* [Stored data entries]

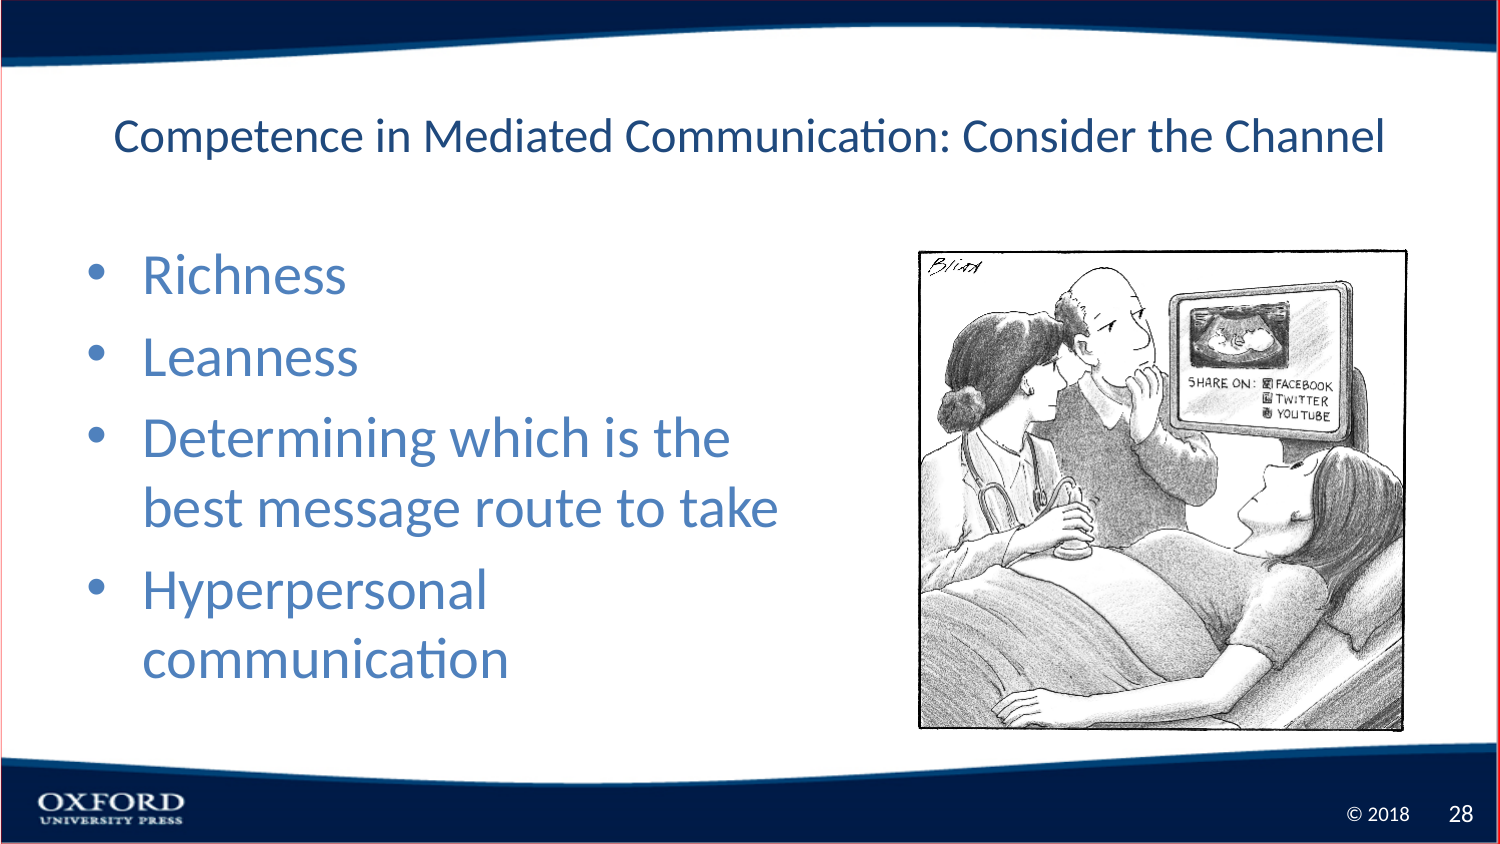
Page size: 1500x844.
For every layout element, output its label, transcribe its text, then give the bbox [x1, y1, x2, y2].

picture [0, 0, 1500, 844]
title Competence in Mediated Communication: Consider the Channel [75, 93, 1425, 174]
list Richness Leanness Determining which is the best message route to take Hyperpersonal communication [71, 228, 821, 711]
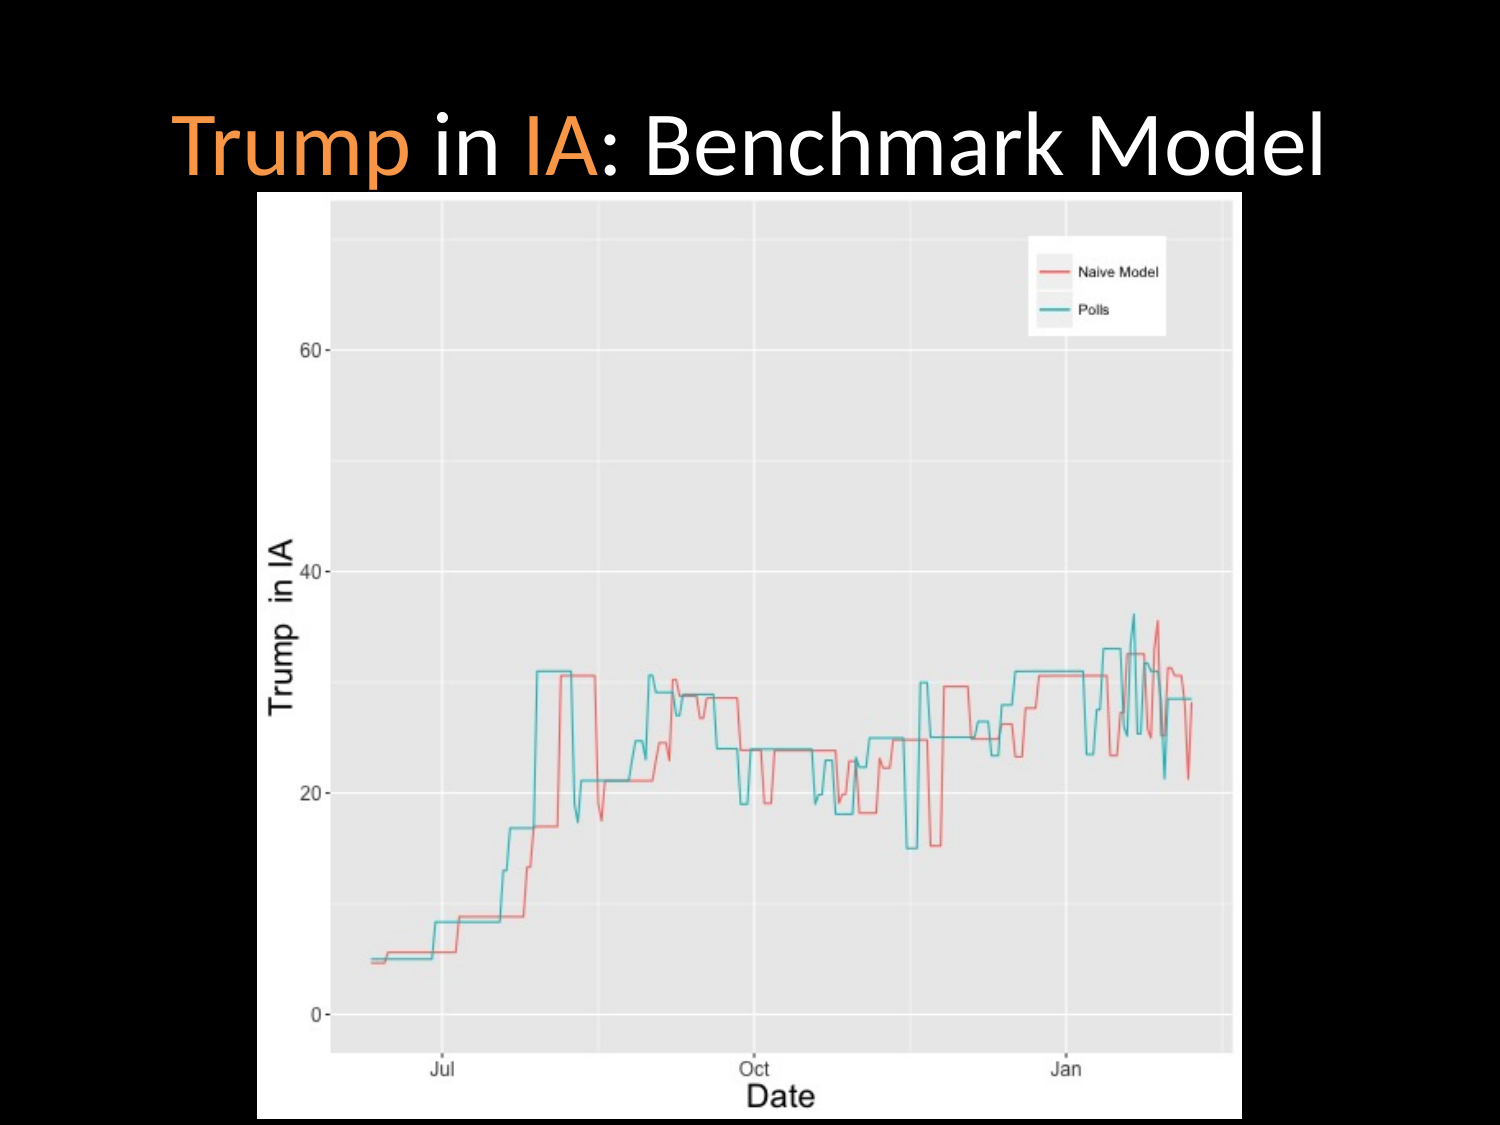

* [Problem description] Output all the entries exactly, minus any pictures.

* [Response to the task]
Page size: 1500x844.
For every layout element, output its label, transcribe its text, then give the bbox [x1, y1, x2, y2].

picture [0, 0, 1500, 844]
title Competence in Mediated Communication: Consider the Channel [75, 93, 1425, 174]
list Richness Leanness Determining which is the best message route to take Hyperpersonal communication [71, 228, 821, 711]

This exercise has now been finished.